PROBLEM DETAILS: Your copy should hold every record verbatim and none of the pictures.

- - -

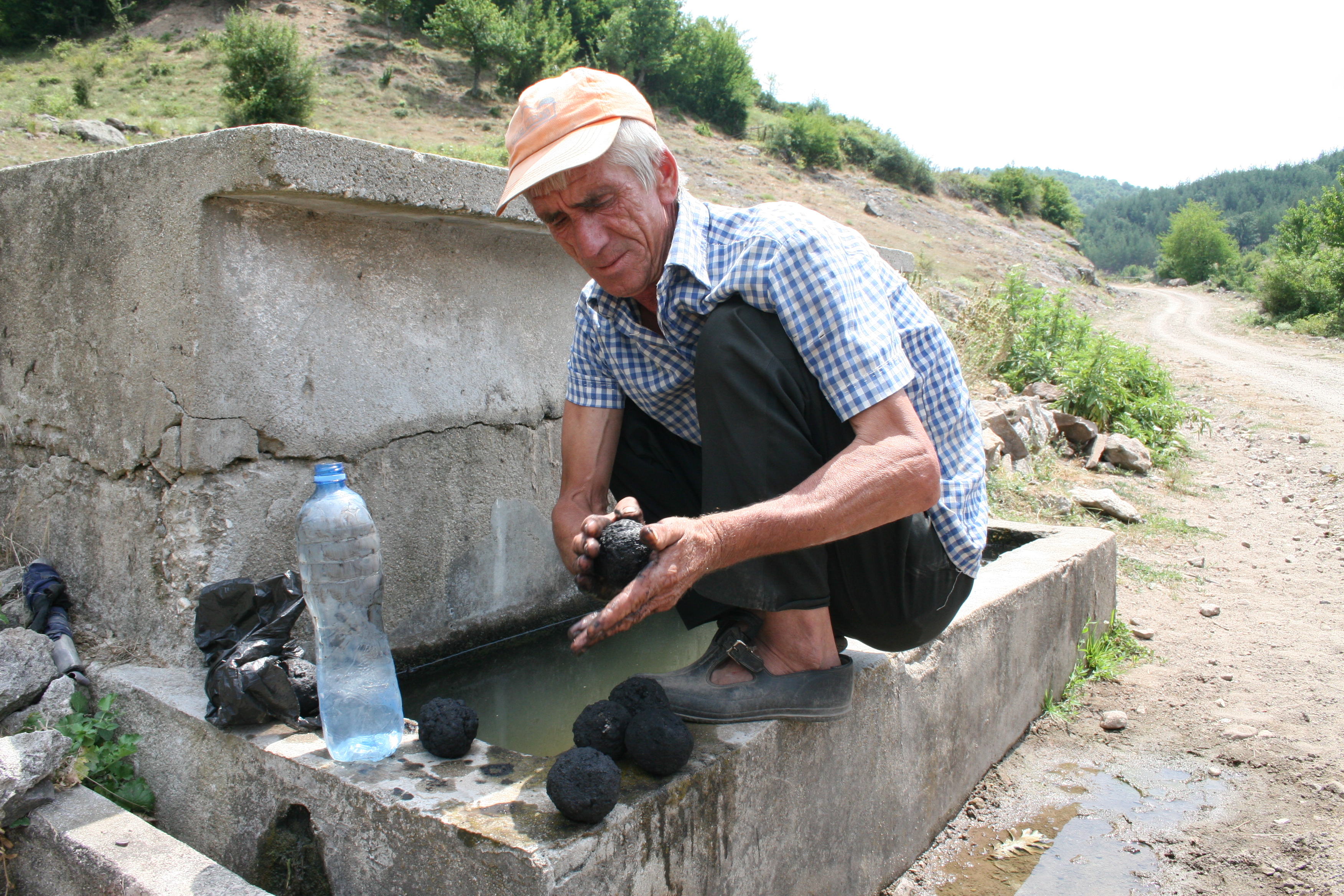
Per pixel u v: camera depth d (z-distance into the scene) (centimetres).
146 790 172
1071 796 234
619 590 126
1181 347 2277
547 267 267
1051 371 810
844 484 134
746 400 145
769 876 156
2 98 2956
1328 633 365
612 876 122
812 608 154
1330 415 1123
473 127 3769
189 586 189
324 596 153
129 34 4291
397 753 149
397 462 227
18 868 157
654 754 132
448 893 124
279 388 199
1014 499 528
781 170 4553
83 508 213
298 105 3266
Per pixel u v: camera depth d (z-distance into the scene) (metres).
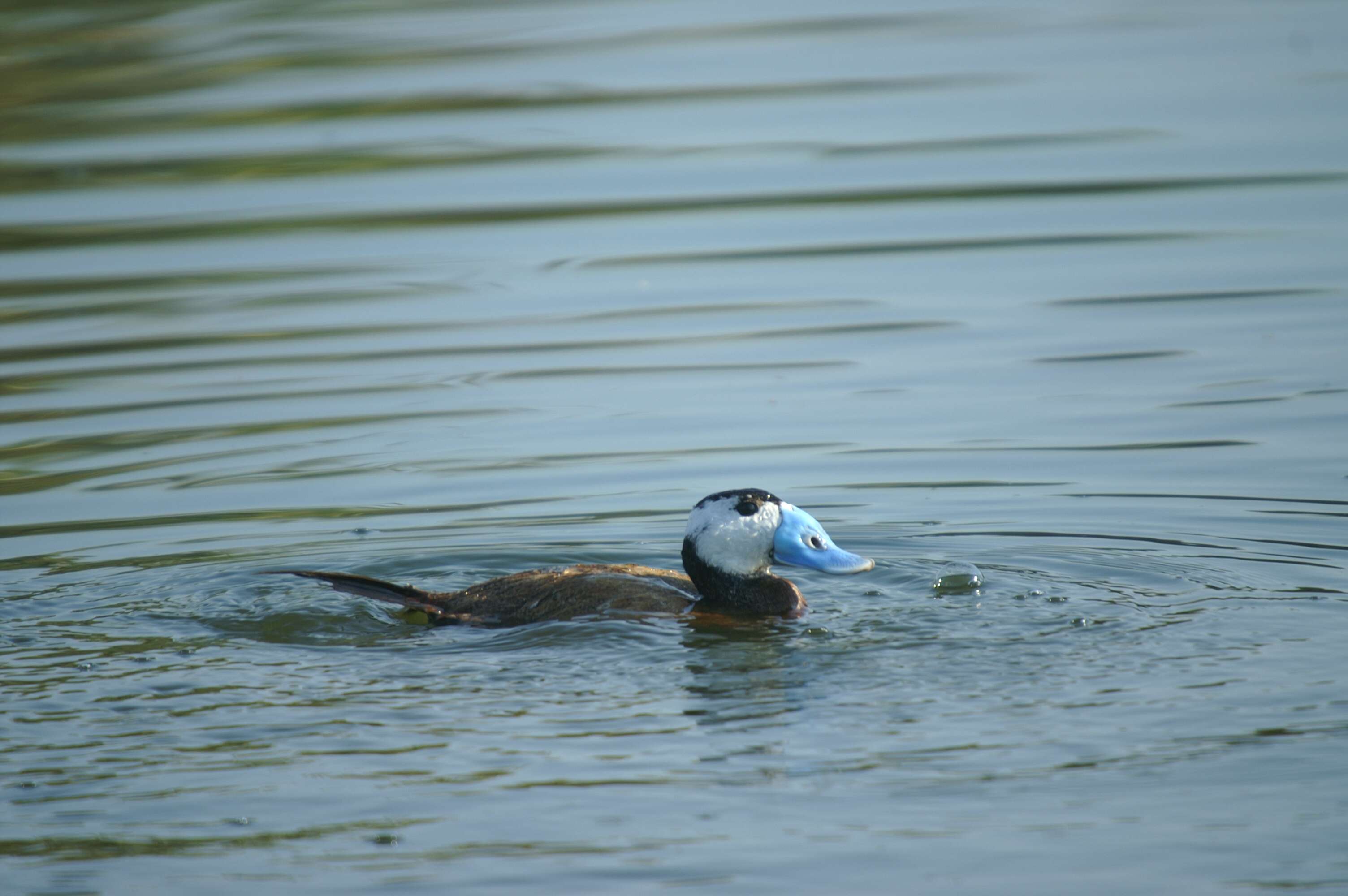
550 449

- - -

RESPONSE TO THIS EXERCISE:
Per pixel u v: camera depth d (z-distance into the scene) (centimetres).
146 790 172
1071 796 234
619 590 126
1181 347 2277
547 267 267
1051 371 810
844 484 134
746 400 145
769 876 156
2 98 2956
1328 633 365
612 876 122
812 608 154
1330 415 1123
473 127 3769
189 586 189
324 596 153
129 34 4291
397 753 149
397 462 227
18 868 157
654 754 132
448 893 124
279 388 199
1014 499 528
781 170 4553
83 508 213
298 105 3266
Per pixel u v: camera depth d (z-distance into the scene) (metres).
550 449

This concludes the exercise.